Question

A juggler juggles three balls in a continuous cycle. Any one ball is in contact with his hand for one-fifth of the time. Describe the motion of the center of mass of the three balls. What average force does the juggler exert on one ball while he is touching it?

Answer 1

Hint: To describe the motion of center of mass of the three balls, we use the concept of center of mass and the time for which the three balls are touching with the juggler’s hand and the time for which three balls are not in contact with the juggler’s hand.Then, we apply force equations for the two conditions.
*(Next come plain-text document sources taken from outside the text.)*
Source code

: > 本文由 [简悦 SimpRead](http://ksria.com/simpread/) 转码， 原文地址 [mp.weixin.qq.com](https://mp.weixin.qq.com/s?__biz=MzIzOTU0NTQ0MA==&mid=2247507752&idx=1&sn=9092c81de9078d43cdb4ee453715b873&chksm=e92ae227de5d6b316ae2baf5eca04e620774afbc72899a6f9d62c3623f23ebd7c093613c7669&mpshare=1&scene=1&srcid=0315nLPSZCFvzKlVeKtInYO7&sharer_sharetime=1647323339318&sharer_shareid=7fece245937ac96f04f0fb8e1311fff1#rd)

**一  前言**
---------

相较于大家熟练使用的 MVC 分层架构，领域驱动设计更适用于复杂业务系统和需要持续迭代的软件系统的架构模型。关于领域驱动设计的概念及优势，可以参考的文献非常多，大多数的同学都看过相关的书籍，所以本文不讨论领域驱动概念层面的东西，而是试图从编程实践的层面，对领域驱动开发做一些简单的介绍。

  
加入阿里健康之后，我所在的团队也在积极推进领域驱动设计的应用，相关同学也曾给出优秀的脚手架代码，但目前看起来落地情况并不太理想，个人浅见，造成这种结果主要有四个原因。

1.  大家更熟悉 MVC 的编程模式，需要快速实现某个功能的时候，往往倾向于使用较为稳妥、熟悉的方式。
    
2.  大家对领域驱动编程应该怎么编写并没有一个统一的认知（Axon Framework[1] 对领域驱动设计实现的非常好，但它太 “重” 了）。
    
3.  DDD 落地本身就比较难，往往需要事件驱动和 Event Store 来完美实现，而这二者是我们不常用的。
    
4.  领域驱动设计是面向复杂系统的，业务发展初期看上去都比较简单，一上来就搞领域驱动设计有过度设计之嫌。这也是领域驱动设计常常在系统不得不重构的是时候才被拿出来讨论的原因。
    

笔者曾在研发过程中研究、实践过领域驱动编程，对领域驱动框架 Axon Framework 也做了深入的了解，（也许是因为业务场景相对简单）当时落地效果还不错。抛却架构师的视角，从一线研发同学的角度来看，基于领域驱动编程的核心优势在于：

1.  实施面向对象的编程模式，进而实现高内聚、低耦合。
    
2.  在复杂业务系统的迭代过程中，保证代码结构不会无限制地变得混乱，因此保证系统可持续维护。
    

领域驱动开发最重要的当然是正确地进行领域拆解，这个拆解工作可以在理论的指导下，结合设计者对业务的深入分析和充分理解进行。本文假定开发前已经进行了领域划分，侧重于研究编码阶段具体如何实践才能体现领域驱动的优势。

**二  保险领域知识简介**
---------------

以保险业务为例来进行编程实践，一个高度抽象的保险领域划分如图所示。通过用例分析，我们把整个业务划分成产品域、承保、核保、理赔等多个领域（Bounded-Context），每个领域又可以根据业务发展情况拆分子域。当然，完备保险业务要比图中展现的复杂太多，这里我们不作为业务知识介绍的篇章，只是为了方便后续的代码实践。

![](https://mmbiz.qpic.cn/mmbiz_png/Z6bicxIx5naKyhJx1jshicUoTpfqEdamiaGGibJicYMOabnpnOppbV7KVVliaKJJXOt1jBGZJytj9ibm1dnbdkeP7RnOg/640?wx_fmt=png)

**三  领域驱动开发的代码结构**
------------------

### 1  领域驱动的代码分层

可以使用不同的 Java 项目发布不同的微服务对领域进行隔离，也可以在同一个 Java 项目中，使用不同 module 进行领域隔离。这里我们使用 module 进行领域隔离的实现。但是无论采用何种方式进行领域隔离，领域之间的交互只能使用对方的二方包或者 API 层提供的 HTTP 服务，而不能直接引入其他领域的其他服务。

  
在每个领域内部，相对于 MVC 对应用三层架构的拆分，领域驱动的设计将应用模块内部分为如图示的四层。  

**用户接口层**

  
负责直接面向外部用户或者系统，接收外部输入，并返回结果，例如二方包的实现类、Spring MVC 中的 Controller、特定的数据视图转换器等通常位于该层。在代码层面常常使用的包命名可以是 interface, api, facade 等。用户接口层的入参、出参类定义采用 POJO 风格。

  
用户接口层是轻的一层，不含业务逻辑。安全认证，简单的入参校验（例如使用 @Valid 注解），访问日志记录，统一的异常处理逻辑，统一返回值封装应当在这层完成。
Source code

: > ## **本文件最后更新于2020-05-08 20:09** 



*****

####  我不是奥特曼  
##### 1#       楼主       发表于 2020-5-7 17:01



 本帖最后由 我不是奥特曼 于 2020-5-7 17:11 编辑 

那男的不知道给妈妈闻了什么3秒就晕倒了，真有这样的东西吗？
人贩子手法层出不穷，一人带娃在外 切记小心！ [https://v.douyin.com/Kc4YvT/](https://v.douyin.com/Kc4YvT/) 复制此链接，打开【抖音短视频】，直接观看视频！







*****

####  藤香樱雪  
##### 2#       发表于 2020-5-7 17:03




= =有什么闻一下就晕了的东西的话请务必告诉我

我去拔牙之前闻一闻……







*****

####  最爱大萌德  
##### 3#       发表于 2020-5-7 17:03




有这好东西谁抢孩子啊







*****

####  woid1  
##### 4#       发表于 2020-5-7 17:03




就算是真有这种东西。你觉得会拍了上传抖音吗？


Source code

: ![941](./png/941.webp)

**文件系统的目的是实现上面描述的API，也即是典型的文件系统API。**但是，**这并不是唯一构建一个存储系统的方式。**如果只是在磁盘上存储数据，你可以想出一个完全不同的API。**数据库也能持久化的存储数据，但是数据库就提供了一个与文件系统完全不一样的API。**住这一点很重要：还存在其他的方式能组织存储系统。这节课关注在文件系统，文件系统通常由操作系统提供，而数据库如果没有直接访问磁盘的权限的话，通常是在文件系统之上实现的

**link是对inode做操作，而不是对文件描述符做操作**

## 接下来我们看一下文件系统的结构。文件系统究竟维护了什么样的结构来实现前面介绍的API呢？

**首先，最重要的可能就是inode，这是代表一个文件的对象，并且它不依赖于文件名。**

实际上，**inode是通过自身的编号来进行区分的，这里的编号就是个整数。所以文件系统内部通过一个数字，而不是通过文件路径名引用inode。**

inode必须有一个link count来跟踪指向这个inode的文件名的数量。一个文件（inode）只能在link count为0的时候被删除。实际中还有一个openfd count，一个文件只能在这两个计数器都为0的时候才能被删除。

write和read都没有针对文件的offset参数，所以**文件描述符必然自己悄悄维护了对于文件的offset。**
Complete step by step answer:
We are given that a juggler juggles three balls in a continuous cycle and one ball is in contact with his hand for one-fifth of the time i.e.
1 ball - $\dfrac{1}{5}$ th of the time $(20\% )$
3 balls - $\dfrac{3}{5}$ th of the time in contact $(60\% )$
And the balls are not in contact for the remaining $\dfrac{2}{5}$ th of the time $(40\% )$. So, we can say that $\dfrac{2}{5}$ th of the time $(40\% )$, the center of mass of three balls is in freefall downwards and $\dfrac{3}{5}$ th of the time $(60\% )$, the center of mass of three balls is in upwards direction. So, Using the force equations, we can write
\[\dfrac{3}{5}a = \dfrac{2}{5}g\]
\[\therefore a = \dfrac{2}{3}g\]
Now, the average force exerted on the one ball while juggler touches it is
$\therefore F = ma = \dfrac{2}{3}mg$, where $m$ - mass of each ball.

Note: Center of mass of a system of particles moves as though it was a particle of mass equal to that of the whole system with all the external forces acting directly on it. Here, the center of mass moves around in a little closed loop, with a parabolic top and likely a circular bottom, making three revolutions for every one revolution that one ball makes.